Although the entries contain pictures, the copy should hold only their exact text.

── SOURCE INFORMATION ──

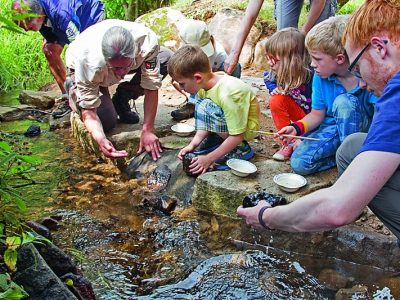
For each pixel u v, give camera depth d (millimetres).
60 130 4336
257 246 2795
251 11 3506
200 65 3115
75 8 4242
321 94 3043
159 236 2881
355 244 2621
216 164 3268
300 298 2387
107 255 2725
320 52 2838
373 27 1712
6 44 5766
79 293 2104
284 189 2873
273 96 3385
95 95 3500
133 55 3236
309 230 1750
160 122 3969
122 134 3752
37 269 1925
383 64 1734
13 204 2023
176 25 5820
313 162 2984
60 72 4809
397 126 1628
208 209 3049
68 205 3211
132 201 3246
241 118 3135
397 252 2545
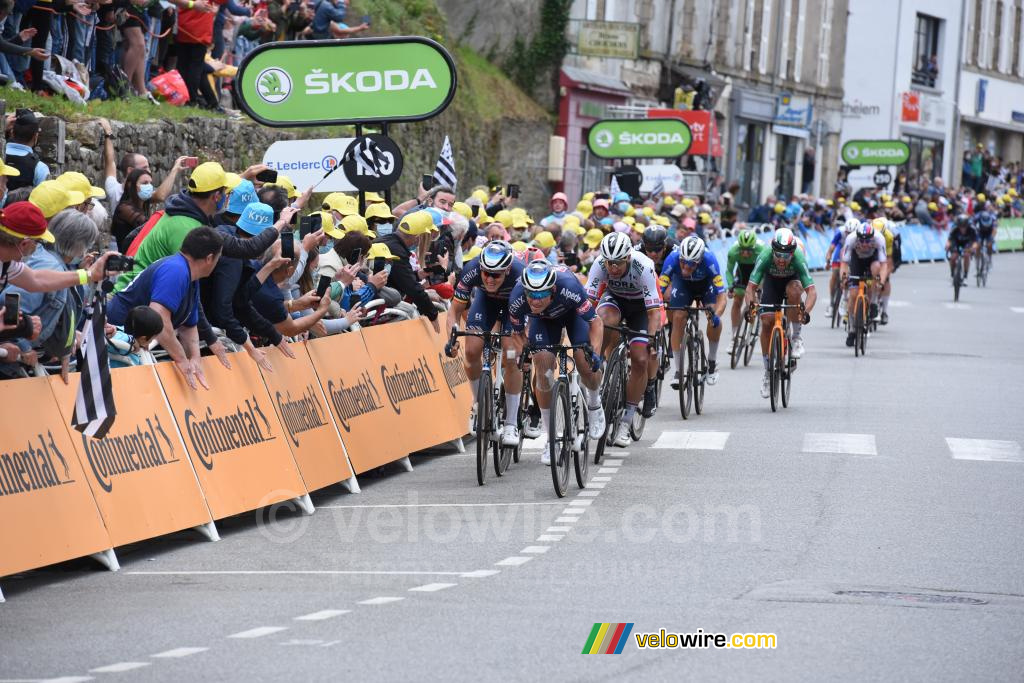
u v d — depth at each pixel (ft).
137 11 145.79
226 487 83.56
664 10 407.44
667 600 66.03
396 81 131.95
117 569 74.28
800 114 480.64
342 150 131.54
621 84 375.25
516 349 102.17
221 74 169.99
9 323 67.87
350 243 102.06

───

= RESPONSE FOR THIS EXERCISE =
For each pixel u v, give camera depth d (millimetres).
60 130 4336
257 246 2795
251 11 3506
200 65 3115
75 8 4242
321 94 3043
159 236 2881
355 244 2621
216 164 3268
300 298 2387
107 255 2725
320 52 2838
373 27 1712
6 44 5766
79 293 2104
284 189 2873
273 96 3385
95 95 3500
133 55 3236
309 230 1750
160 122 3969
122 134 3752
37 269 1925
383 64 1734
13 204 2023
176 25 5820
313 162 2984
60 72 4809
397 126 1628
208 209 3049
68 205 3211
132 201 3246
241 118 3135
397 252 2545
u v d — depth at each pixel (ft).
137 11 145.79
226 487 83.56
664 10 407.44
667 600 66.03
396 81 131.95
117 569 74.28
800 114 480.64
342 150 131.54
621 84 375.25
516 349 102.17
221 74 169.99
9 323 67.87
350 243 102.06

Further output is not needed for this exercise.